Frederick Douglass' Paper, March 17, 1854


The Homestead Bill, which has just passed the House of Representatives, and is now likely to pass the Senate, contains a provision limiting the advantages which it is designed to secure, solely to that part of God's children, who happen to live in a skin which passes for white. Blacks, browns, mulattoes, and quadroons, &c., are to have no part or lot in the rights it secures, to the settlers on the wild lands of the Republic. In the political eyes of our legislators, these latter have no right to live. The great Legislator above, according to our magnanimous republicans, legislated unwisely, and in a manner which independent Americans can never sanction, in giving life to blacks, browns, mulattoes, and quadroons, equally with his dear white children! and this, Congress is determined to make evident before Heaven and Earth and Hell!

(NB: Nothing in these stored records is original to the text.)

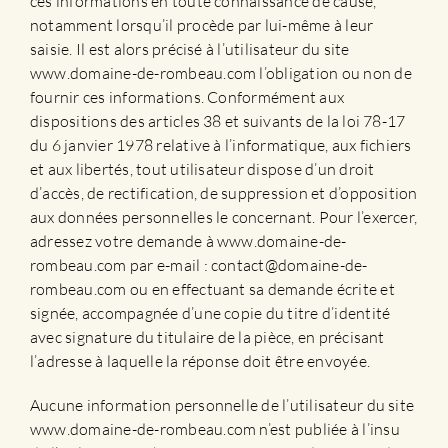
ces informations en toute connaissance de cause,
notamment lorsqu’il procède par lui-même à leur
saisie. Il est alors précisé à l’utilisateur du site
www.domaine-de-rombeau.com l’obligation ou non de
fournir ces informations. Conformément aux
dispositions des articles 38 et suivants de la loi 78-17
du 6 janvier 1978 relative à l’informatique, aux fichiers
et aux libertés, tout utilisateur dispose d’un droit
d’accès, de rectification, de suppression et d’opposition
aux données personnelles le concernant. Pour l’exercer,
adressez votre demande à www.domaine-de-
rombeau.com par e-mail : contact@domaine-de-
rombeau.com ou en effectuant sa demande écrite et
signée, accompagnée d’une copie du titre d’identité
avec signature du titulaire de la pièce, en précisant
l’adresse à laquelle la réponse doit être envoyée.
Aucune information personnelle de l’utilisateur du site
www.domaine-de-rombeau.com n’est publiée à l’insu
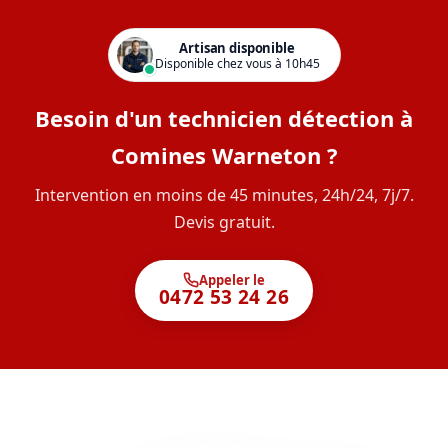
Artisan disponible
Disponible chez vous à 10h45
Besoin d'un technicien détection à
Comines Warneton ?
Intervention en moins de 45 minutes, 24h/24, 7j/7.
Devis gratuit.
Appeler le
0472 53 24 26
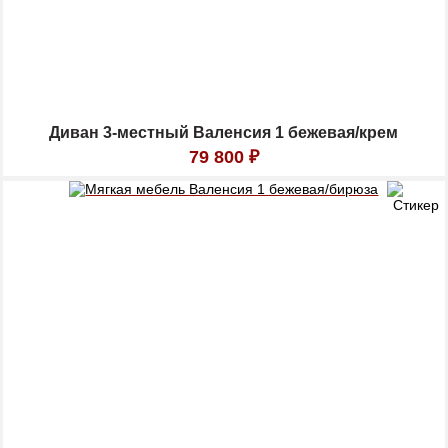
Диван 3-местный Валенсия 1 бежевая/крем
79 800
₽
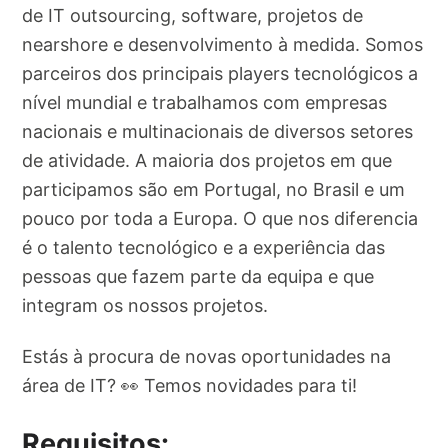
de IT outsourcing, software, projetos de
nearshore e desenvolvimento à medida. Somos
parceiros dos principais players tecnológicos a
nível mundial e trabalhamos com empresas
nacionais e multinacionais de diversos setores
de atividade. A maioria dos projetos em que
participamos são em Portugal, no Brasil e um
pouco por toda a Europa. O que nos diferencia
é o talento tecnológico e a experiência das
pessoas que fazem parte da equipa e que
integram os nossos projetos.
Estás à procura de novas oportunidades na
área de IT? 👀 Temos novidades para ti!
Requisitos:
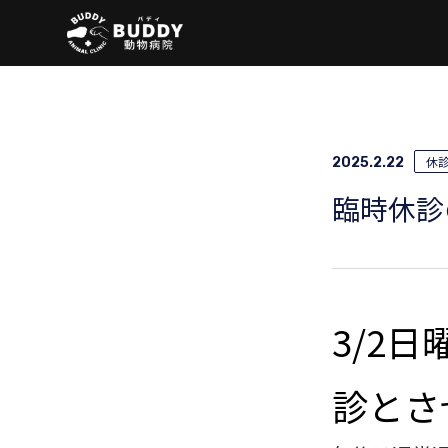
休
2025.2.22
臨時休診
3/2
診とさ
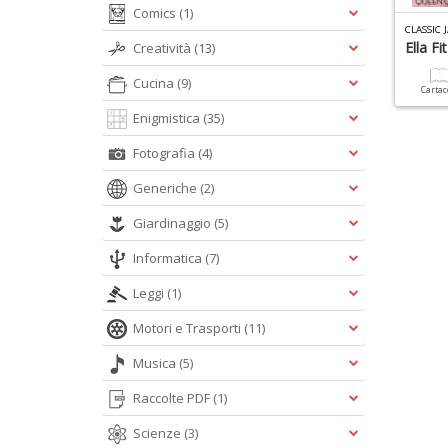
Comics
(1)
CLASSIC 
Ella Fi
Creatività
(13)
Cucina
(9)
Carta
Enigmistica
(35)
Fotografia
(4)
Generiche
(2)
Giardinaggio
(5)
Informatica
(7)
Leggi
(1)
Motori e Trasporti
(11)
Musica
(5)
Raccolte PDF
(1)
Scienze
(3)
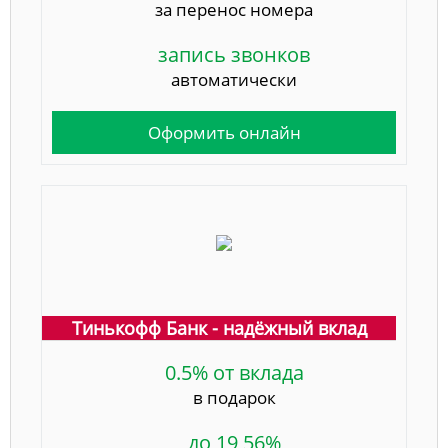
за перенос номера
запись звонков
автоматически
Оформить онлайн
Тинькофф Банк - надёжный вклад
0.5% от вклада
в подарок
до 19,56%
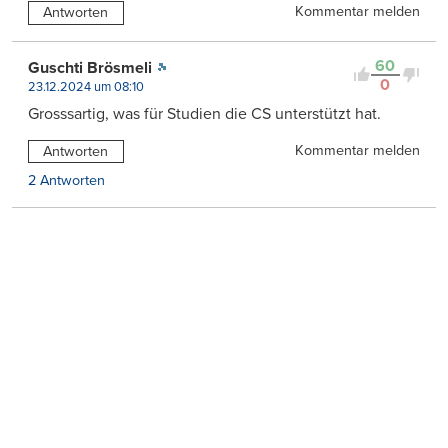
Kommentar melden
Antworten
60
Guschti Brösmeli
0
23.12.2024 um 08:10
Grosssartig, was für Studien die CS unterstützt hat.
Kommentar melden
Antworten
2 Antworten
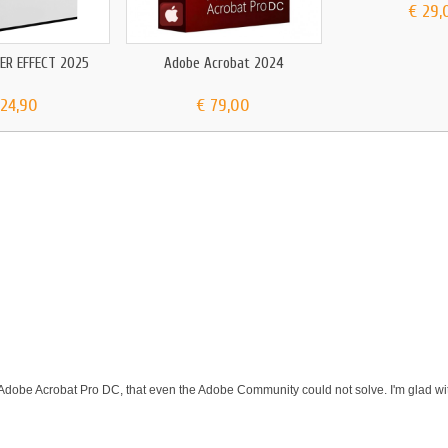
€ 29,
ER EFFECT 2025
Adobe Acrobat 2024
 24,90
€ 79,00
 Adobe Acrobat Pro DC, that even the Adobe Community could not solve. I'm glad wit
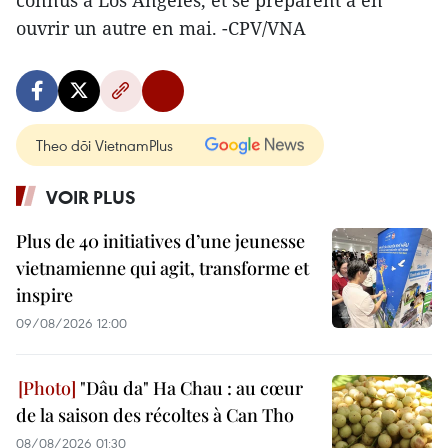
ouvrir un autre en mai. -CPV/VNA
Theo dõi VietnamPlus
VOIR PLUS
Plus de 40 initiatives d’une jeunesse
vietnamienne qui agit, transforme et
inspire
09/08/2026 12:00
"Dâu da" Ha Chau : au cœur
de la saison des récoltes à Can Tho
08/08/2026 01:30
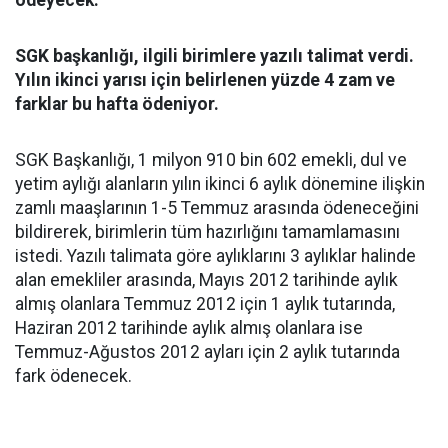
ödeyecek.
SGK başkanlığı, ilgili birimlere yazılı talimat verdi.
Yılın ikinci yarısı için belirlenen yüzde 4 zam ve
farklar bu hafta ödeniyor.
SGK Başkanlığı, 1 milyon 910 bin 602 emekli, dul ve
yetim aylığı alanların yılın ikinci 6 aylık dönemine ilişkin
zamlı maaşlarının 1-5 Temmuz arasında ödeneceğini
bildirerek, birimlerin tüm hazırlığını tamamlamasını
istedi. Yazılı talimata göre aylıklarını 3 aylıklar halinde
alan emekliler arasında, Mayıs 2012 tarihinde aylık
almış olanlara Temmuz 2012 için 1 aylık tutarında,
Haziran 2012 tarihinde aylık almış olanlara ise
Temmuz-Ağustos 2012 ayları için 2 aylık tutarında
fark ödenecek.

Alas! poor, robbed and murdered people! for what were we born? Why was life given us? We may not live in the old states; we may not emigrate to the new, and are told not to settle with any security on the wild lands! Were we made to sport?—given life to have it starved out of us?—provided with blood simply that it may gush forth at the call of the scourge? and thus to gratify the white man's love of torture. Some deeds there are, so wantonly cruel, so entirely infernal, as to stun the feeling, and confound all the powers of reason.—And such an one is this. What kind of men are those who voted for the Homestead Bill with such an amendment! Do they eat bread afforded by our common mother earth? and do they ever pray that God, the common father of mankind, will preserve them from famine? Men that act as they have now acted, do not appear to believe either in the existence of, or in the justice of God. It is impossible for us to argue against such mean, cowardly and wanton cruelty. Americans by birth—attached to the country by every association that can give a right to share in the benefits of its institutions, the first successful tillers of the soil—and yet foreigners, aliens, Irish, Dutch, English and French, are to be made welcome to a quarter section of American land, while we are to be kept off from it by the flaming sword, of the Republic. Shame on the outrage!